Required action 1
In the forum thread on blood sugar control, why does sayhey24 consider the Mayo paper outdated?
Required action 2
In the forum thread, rewrite the passage between "Now an A1c of" and "are spiking to.", inclusive, substituting "HbA1c" for each "A1c".

Page text
--- START ---

This link looks reasonable. There is a large body of literature on this topic - www.mayoclinicproceedings.org/article/S0025-6196(11)60770-2/fulltext

[sayhey24]

Aged - OK, I didn't find the Mayo paper interesting. IMO, its outdated using info no later than 2007. Second we know the tech diet companies are seeing the loss of post prandial control before abdominal fat. Of course they would not know that in 2007 since widespread use of CGMs did not become common for diet until 3 or 4 years ago.

They say an underrecognized and undertreated condition caused by abdominal obesity and insulin resistance, the metabolic syndrome predisposes people to the development of cardiovascular disease and diabetes. IMO this is not that hard and I am going with Bernstein on this - its not keeping proper BG control.

Now an A1c of 6.5 equates to 140mg/dl. Your statement "At that point who cares if you have spikes or what their AGP looks like because it is having zero impact on the outcome". The non-diabetic doesn't typically spike over 140. Its the time over 140 causing the vascular degeneration and leading to the heart disease. If your A1c is 6.5 the broad assumption is you spend 12 hours per day over 140 and thats what is causing the degeneration. God only knows what you are spiking to.

Jenny Ruhl use to promote the 5% club and write extensively about it and its importance. I don't know how active she is these days but back in the day she went through a zillion studies and "Zaprudered" each including some in the link you provided. Here is a link to the 5% club. BTW - Rich Bernstein endorsed a lot of her work and she was doing this before CGMs were available. www.bloodsugar101.com/the-5-club

BTW - the Wensveen theory is based on viral infection. It doesn't matter whether you are fat or thin to get infected. The virus doesn't care about your weight. However the sterotypical "fat" T2 you know "the guy who wouldn't be diabetic if he wasn't so fat" doesn't typically gain that weight until after they have lost post prandial control. I just saw a commercial for GOLO an they are now promoting the weight gain is after "insulin resistance". Now I would not consider GOLO a tech diet company by any stretch of the imagination but I find it interesting they are now promoting this "insulin resistance" which is what the other companies are seeing.

[agedhippie]

Nov 7, 2022 13:23:04 GMT -5 sayhey24 said:

Aged - OK, I didn't find the Mayo paper interesting. IMO, its outdated using info no later than 2007. Second we know the tech diet companies are seeing the loss of post prandial control before abdominal fat. Of course they would not know that in 2007 since widespread use of CGMs did not become common for diet until 3 or 4 years ago.
...

That is what I meant by it being regarded as settled science and why there are no newer papers. Subsequent to that you would probably be taught about variants, but at core this is what you would be taught in medical school because nobody has come up with a better version to date although lots of people are trying. There are lots of theories, but this is the consensus. You probably don't like it, but I think on this we are just going to have to agree to differ because you are looking for a one-size fits all answer to diabetes and it doesn't exist.

[sayhey24]

I love that one - settled science. Aged, I didn't know you were a flat-earther. Yes we will agree to disagree as I sail off over the horizon and maybe fall off the edge.

Now that we have CGMs we can measure and its turned into a fluid dynamics engineering problem. What we need to find out is what is in the feedback loop the Wensveen's have in figure 2. that is causing the resistance. We know we can side-step the resistance by providing afrezza early in the post prandial cycle so at least we have an "engineering fix". We also know that over time "in general" we can reduce the resistance since we need less afrezza and not more.

I had not looked at Jenny's stuff in awhile but I saw the link at the top of her page on the 5% club about covid. I found it interesting the Omaha World Herald article was removed. I wonder why. Maybe others think things are settled science and don't want new info getting circulated. I also did not know Jenny was now following the viral angle. When I was telling her about it years ago and Joslin's work I think she thought I was a bit crazy. Then again maybe she was right.

--- END ---

Data supplied
--- START ---

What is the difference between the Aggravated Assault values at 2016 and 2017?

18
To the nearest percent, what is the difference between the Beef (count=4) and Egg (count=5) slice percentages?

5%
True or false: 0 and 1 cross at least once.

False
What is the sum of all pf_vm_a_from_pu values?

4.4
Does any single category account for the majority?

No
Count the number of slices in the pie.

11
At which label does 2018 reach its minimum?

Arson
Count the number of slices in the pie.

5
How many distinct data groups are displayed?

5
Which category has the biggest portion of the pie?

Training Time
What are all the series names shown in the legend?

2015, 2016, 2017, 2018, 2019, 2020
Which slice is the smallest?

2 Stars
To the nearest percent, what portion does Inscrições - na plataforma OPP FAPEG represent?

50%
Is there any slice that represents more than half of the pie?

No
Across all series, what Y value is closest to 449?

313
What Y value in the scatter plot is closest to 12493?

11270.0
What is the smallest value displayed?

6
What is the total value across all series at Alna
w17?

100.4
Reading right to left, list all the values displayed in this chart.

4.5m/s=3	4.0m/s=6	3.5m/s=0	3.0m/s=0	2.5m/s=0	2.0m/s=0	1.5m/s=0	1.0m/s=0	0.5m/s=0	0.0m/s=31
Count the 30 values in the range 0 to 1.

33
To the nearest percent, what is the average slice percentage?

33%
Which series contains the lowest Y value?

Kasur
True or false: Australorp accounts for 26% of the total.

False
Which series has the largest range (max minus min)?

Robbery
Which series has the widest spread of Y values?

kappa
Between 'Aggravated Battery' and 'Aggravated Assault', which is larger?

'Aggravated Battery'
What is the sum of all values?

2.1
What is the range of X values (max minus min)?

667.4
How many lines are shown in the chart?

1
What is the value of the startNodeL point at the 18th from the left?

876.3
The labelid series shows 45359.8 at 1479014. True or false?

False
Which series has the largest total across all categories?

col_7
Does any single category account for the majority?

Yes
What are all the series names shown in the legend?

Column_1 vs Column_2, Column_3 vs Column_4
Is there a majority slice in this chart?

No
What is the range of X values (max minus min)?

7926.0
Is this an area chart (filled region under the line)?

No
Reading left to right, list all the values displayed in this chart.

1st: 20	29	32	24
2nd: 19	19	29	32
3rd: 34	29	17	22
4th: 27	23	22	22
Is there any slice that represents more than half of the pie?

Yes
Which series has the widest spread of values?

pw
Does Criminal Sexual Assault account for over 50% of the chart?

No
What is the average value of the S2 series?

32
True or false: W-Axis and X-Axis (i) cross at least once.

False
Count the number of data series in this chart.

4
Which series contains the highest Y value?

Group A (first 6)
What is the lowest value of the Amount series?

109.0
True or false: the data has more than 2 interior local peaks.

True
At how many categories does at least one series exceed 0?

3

--- END ---

Task result 1
sayhey24 says the paper uses information from no later than 2007, and continuous glucose monitors (CGMs) came into widespread use for diet only 3 or 4 years ago. Its authors therefore could not have known what tech diet companies are now seeing: loss of post prandial control comes before abdominal fat.

Task result 2
Now an HbA1c of 6.5 equates to 140mg/dl. Your statement "At that point who cares if you have spikes or what their AGP looks like because it is having zero impact on the outcome". The non-diabetic doesn't typically spike over 140. Its the time over 140 causing the vascular degeneration and leading to the heart disease. If your HbA1c is 6.5 the broad assumption is you spend 12 hours per day over 140 and thats what is causing the degeneration. God only knows what you are spiking to.